## QUOTED PASSAGE:

━━━━━━━━

Example embodiments are related to tool heads for engaging with sockets. In particular, at least some example embodiments are related to adjustable tool heads for engaging with socket fasteners.
It is often a challenge for a user to identify and locate the correct tool head size for engaging with a given socket fastener. Conventional tools, such as Allen key sets or hex key sets, are designed such that a single tool head will fit only a single socket size. The result is that the user must either determine the size of a given socket and select the appropriately-sized tool, or else must use trial-and-error to find the tool that matches the size of the socket.
It may be advantageous to provide a single tool head that is usable for multiple socket sizes.
In some examples, there is provided a tool head. The tool head includes: an inner core having a proximal end and a distal end, and defining a longitudinal axis; and a plurality of nested shells fitted over the inner core and substantially sharing the longitudinal axis of the inner core, each shell being engaged with the inner core at a proximal end, and each shell being independently biased towards the distal end of the inner core and independently compressible away from the distal end; wherein each shell is independently slidable relative to the inner core and relative to each other.
Reference will now be made, by way of example, to the accompanying drawings which show example embodiments, and in which:
Similar reference numerals may have been used in different figures to denote similar components.

━━━━━━━━

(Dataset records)

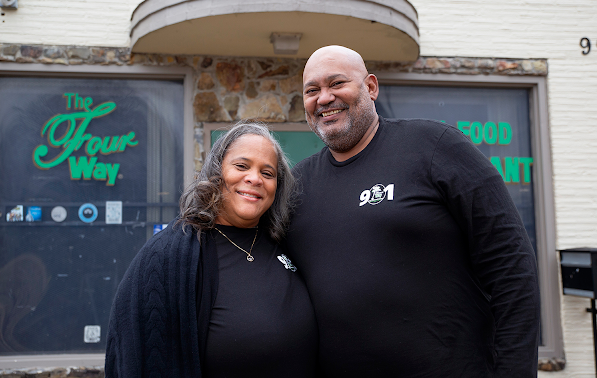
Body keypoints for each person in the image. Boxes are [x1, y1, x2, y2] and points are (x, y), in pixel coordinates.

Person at [286, 45, 540, 377]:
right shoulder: (298, 185)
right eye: (312, 90)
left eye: (337, 84)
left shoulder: (435, 146)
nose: (324, 98)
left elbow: (512, 269)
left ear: (371, 88)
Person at [105, 121, 318, 378]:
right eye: (241, 166)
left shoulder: (285, 241)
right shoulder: (167, 255)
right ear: (216, 173)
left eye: (268, 173)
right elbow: (133, 355)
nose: (254, 178)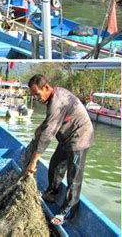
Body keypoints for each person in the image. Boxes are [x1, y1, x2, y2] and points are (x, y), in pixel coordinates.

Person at [25, 74, 94, 226]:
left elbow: (48, 135)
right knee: (55, 165)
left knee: (74, 177)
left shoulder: (58, 101)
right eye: (33, 95)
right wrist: (41, 126)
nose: (36, 98)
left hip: (80, 138)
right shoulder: (53, 97)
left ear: (47, 88)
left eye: (37, 94)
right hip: (66, 138)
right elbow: (52, 119)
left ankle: (68, 211)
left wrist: (34, 161)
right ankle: (51, 193)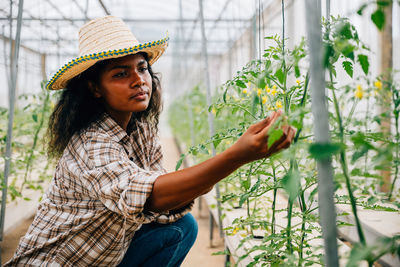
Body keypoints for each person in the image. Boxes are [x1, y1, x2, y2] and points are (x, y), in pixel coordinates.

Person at [4, 16, 295, 267]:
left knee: (180, 228)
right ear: (94, 88)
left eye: (142, 68)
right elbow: (153, 196)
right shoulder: (90, 144)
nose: (139, 80)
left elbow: (165, 201)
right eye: (121, 73)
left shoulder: (140, 130)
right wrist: (235, 155)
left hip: (103, 257)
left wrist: (234, 158)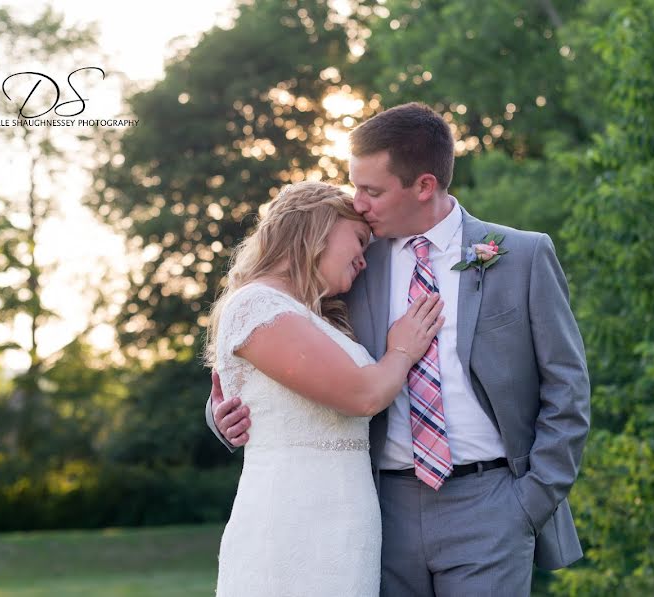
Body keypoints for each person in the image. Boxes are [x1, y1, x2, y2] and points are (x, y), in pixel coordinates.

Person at [207, 103, 590, 596]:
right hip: (380, 508)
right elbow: (278, 351)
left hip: (491, 502)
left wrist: (530, 501)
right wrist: (223, 413)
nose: (358, 203)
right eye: (355, 187)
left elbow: (567, 386)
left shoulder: (521, 256)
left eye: (372, 191)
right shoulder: (350, 263)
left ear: (424, 185)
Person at [204, 180, 445, 596]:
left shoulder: (309, 315)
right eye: (358, 239)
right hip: (291, 521)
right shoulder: (256, 305)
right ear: (318, 227)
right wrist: (403, 349)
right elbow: (363, 396)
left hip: (346, 523)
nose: (364, 260)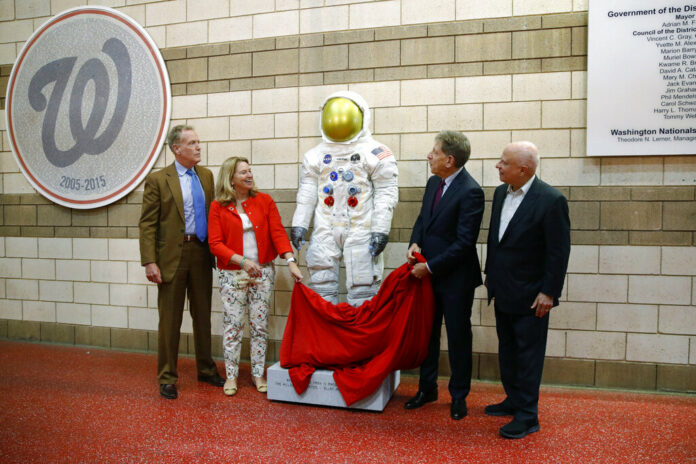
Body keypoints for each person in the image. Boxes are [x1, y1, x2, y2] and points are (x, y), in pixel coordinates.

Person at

━━━━━━━━

## APPLY WHAT YOU READ:
• a. From the passage on adjustable tool heads, list every property it states for the shells of the tool head.
• b. Write the next part of the passage on adjustable tool heads, picking up after its final sentence.

## RESULTS OF THE EXERCISE:
• a.
- They are nested.
- They are fitted over the inner core.
- They substantially share the longitudinal axis of the inner core.
- Each is engaged with the inner core at a proximal end.
- Each is independently biased towards the distal end of the inner core.
- Each is independently compressible away from the distal end.
- Each is independently slidable relative to the inner core and relative to each other.

• b.
In various examples, there is provided a tool head capable of self-adjusting to adapt to the size of socket fasteners with which it is used to apply torque to. In some examples, the tool head includes a solid core, a set of nested tubular shells, and a set of biasing members (e.g., springs). The solid core is a single body, which may have steps having various cross-sectional sizes. In examples where the tool head is designed to engage with hexagonal sockets, the solid core may include steps of hexagonal cross sections of various sizes.
Tubular shells with external contours, which conform to the internal contour of the sockets the tool head is designed to turn, engage slidably with its corresponding step of the solid core as well as with any shells nested within it. Each shell may remain substantially in contact with a coiled compression spring which is substantially in contact on the opposite end with a shoulder of the solid core between two steps. Thus, each shell may be pushed distally by its respective spring. The furthest distal position of the shells may be set using a shell retention mechanism, such as one or more sets of pins attached to the shell that extend beyond its interior contour and slide within one or more slots in the solid core, or using any other suitable mechanism.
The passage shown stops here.